[Records contained in a dataset]

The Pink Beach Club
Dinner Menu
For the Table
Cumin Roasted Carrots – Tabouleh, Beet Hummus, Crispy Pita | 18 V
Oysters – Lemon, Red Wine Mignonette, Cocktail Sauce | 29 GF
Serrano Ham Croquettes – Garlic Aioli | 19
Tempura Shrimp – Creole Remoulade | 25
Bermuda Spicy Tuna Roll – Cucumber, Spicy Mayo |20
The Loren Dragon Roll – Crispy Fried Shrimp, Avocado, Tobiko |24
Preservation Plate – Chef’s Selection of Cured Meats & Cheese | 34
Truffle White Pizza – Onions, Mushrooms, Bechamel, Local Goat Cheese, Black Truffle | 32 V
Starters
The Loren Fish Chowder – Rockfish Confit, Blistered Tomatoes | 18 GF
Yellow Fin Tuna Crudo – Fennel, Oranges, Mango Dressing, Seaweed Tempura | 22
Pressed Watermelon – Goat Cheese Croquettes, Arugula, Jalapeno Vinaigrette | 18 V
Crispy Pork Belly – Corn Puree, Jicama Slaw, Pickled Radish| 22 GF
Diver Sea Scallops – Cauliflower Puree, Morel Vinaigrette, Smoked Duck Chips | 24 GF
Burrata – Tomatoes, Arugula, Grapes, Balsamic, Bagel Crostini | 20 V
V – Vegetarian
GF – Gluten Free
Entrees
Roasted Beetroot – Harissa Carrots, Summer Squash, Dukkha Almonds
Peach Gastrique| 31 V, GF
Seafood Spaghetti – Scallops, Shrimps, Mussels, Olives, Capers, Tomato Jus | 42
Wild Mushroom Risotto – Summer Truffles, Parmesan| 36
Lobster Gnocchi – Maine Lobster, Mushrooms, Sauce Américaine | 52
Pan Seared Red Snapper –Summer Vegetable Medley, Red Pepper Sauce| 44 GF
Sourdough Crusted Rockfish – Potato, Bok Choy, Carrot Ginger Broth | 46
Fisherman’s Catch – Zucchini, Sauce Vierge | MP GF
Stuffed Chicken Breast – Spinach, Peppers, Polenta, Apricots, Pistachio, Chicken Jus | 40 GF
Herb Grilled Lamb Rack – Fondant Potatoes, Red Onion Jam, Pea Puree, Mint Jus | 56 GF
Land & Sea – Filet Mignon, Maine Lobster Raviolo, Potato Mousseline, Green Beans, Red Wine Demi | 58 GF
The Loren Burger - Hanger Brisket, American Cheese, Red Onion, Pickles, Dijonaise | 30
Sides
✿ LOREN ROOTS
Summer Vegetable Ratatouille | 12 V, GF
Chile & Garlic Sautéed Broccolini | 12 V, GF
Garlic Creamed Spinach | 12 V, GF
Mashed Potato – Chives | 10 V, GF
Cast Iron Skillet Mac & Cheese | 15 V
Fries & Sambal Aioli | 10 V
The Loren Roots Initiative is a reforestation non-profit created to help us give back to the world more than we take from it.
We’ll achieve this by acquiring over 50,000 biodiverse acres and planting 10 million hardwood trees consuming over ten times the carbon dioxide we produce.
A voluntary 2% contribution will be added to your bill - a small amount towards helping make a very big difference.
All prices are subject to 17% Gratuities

PROBLEM TO WORK ON> Copy out the records once more, exactly as they are written.

EXPECTED OUTPUT>
The Pink Beach Club
Dinner Menu
For the Table
Cumin Roasted Carrots – Tabouleh, Beet Hummus, Crispy Pita | 18 V
Oysters – Lemon, Red Wine Mignonette, Cocktail Sauce | 29 GF
Serrano Ham Croquettes – Garlic Aioli | 19
Tempura Shrimp – Creole Remoulade | 25
Bermuda Spicy Tuna Roll – Cucumber, Spicy Mayo |20
The Loren Dragon Roll – Crispy Fried Shrimp, Avocado, Tobiko |24
Preservation Plate – Chef’s Selection of Cured Meats & Cheese | 34
Truffle White Pizza – Onions, Mushrooms, Bechamel, Local Goat Cheese, Black Truffle | 32 V
Starters
The Loren Fish Chowder – Rockfish Confit, Blistered Tomatoes | 18 GF
Yellow Fin Tuna Crudo – Fennel, Oranges, Mango Dressing, Seaweed Tempura | 22
Pressed Watermelon – Goat Cheese Croquettes, Arugula, Jalapeno Vinaigrette | 18 V
Crispy Pork Belly – Corn Puree, Jicama Slaw, Pickled Radish| 22 GF
Diver Sea Scallops – Cauliflower Puree, Morel Vinaigrette, Smoked Duck Chips | 24 GF
Burrata – Tomatoes, Arugula, Grapes, Balsamic, Bagel Crostini | 20 V
V – Vegetarian
GF – Gluten Free
Entrees
Roasted Beetroot – Harissa Carrots, Summer Squash, Dukkha Almonds
Peach Gastrique| 31 V, GF
Seafood Spaghetti – Scallops, Shrimps, Mussels, Olives, Capers, Tomato Jus | 42
Wild Mushroom Risotto – Summer Truffles, Parmesan| 36
Lobster Gnocchi – Maine Lobster, Mushrooms, Sauce Américaine | 52
Pan Seared Red Snapper –Summer Vegetable Medley, Red Pepper Sauce| 44 GF
Sourdough Crusted Rockfish – Potato, Bok Choy, Carrot Ginger Broth | 46
Fisherman’s Catch – Zucchini, Sauce Vierge | MP GF
Stuffed Chicken Breast – Spinach, Peppers, Polenta, Apricots, Pistachio, Chicken Jus | 40 GF
Herb Grilled Lamb Rack – Fondant Potatoes, Red Onion Jam, Pea Puree, Mint Jus | 56 GF
Land & Sea – Filet Mignon, Maine Lobster Raviolo, Potato Mousseline, Green Beans, Red Wine Demi | 58 GF
The Loren Burger - Hanger Brisket, American Cheese, Red Onion, Pickles, Dijonaise | 30
Sides
✿ LOREN ROOTS
Summer Vegetable Ratatouille | 12 V, GF
Chile & Garlic Sautéed Broccolini | 12 V, GF
Garlic Creamed Spinach | 12 V, GF
Mashed Potato – Chives | 10 V, GF
Cast Iron Skillet Mac & Cheese | 15 V
Fries & Sambal Aioli | 10 V
The Loren Roots Initiative is a reforestation non-profit created to help us give back to the world more than we take from it.
We’ll achieve this by acquiring over 50,000 biodiverse acres and planting 10 million hardwood trees consuming over ten times the carbon dioxide we produce.
A voluntary 2% contribution will be added to your bill - a small amount towards helping make a very big difference.
All prices are subject to 17% Gratuities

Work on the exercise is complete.